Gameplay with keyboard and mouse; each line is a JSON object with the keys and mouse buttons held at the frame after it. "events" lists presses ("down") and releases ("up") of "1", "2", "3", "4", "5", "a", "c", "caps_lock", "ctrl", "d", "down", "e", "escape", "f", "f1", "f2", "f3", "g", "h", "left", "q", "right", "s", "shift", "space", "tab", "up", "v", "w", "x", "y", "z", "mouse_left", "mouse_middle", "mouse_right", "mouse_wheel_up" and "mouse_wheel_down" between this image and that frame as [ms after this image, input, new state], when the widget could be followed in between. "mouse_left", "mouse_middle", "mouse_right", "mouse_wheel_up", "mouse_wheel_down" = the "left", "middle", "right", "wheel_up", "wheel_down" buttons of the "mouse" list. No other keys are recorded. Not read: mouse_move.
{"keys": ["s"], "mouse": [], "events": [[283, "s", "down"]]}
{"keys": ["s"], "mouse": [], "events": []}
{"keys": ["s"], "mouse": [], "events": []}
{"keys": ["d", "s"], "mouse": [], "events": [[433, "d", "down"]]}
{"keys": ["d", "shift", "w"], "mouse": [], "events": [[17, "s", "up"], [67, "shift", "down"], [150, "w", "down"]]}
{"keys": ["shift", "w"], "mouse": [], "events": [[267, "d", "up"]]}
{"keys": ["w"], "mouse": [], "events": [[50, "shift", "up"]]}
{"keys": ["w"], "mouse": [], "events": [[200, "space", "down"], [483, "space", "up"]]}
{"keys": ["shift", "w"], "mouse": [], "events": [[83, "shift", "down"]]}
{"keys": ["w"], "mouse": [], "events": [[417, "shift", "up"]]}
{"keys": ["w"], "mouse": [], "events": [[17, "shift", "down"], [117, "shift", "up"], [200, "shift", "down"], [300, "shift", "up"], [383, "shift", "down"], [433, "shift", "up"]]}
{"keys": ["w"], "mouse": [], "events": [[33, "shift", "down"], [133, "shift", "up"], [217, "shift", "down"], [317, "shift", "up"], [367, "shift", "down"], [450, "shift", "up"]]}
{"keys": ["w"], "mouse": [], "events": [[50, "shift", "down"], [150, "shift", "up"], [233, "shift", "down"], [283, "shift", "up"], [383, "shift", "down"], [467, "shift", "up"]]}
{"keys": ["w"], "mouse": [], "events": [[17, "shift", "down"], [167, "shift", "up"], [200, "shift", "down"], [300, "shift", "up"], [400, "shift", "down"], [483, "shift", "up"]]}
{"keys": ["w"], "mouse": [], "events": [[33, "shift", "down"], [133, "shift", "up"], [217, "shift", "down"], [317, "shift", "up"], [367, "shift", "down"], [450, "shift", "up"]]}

== == ==

• [TASK TO CARRY OUT]: Single out each line of the records above with the string "space" in it, and copy it.

• [TASK OUTPUT]:
Gameplay with keyboard and mouse; each line is a JSON object with the keys and mouse buttons held at the frame after it. "events" lists presses ("down") and releases ("up") of "1", "2", "3", "4", "5", "a", "c", "caps_lock", "ctrl", "d", "down", "e", "escape", "f", "f1", "f2", "f3", "g", "h", "left", "q", "right", "s", "shift", "space", "tab", "up", "v", "w", "x", "y", "z", "mouse_left", "mouse_middle", "mouse_right", "mouse_wheel_up" and "mouse_wheel_down" between this image and that frame as [ms after this image, input, new state], when the widget could be followed in between. "mouse_left", "mouse_middle", "mouse_right", "mouse_wheel_up", "mouse_wheel_down" = the "left", "middle", "right", "wheel_up", "wheel_down" buttons of the "mouse" list. No other keys are recorded. Not read: mouse_move.
{"keys": ["w"], "mouse": [], "events": [[200, "space", "down"], [483, "space", "up"]]}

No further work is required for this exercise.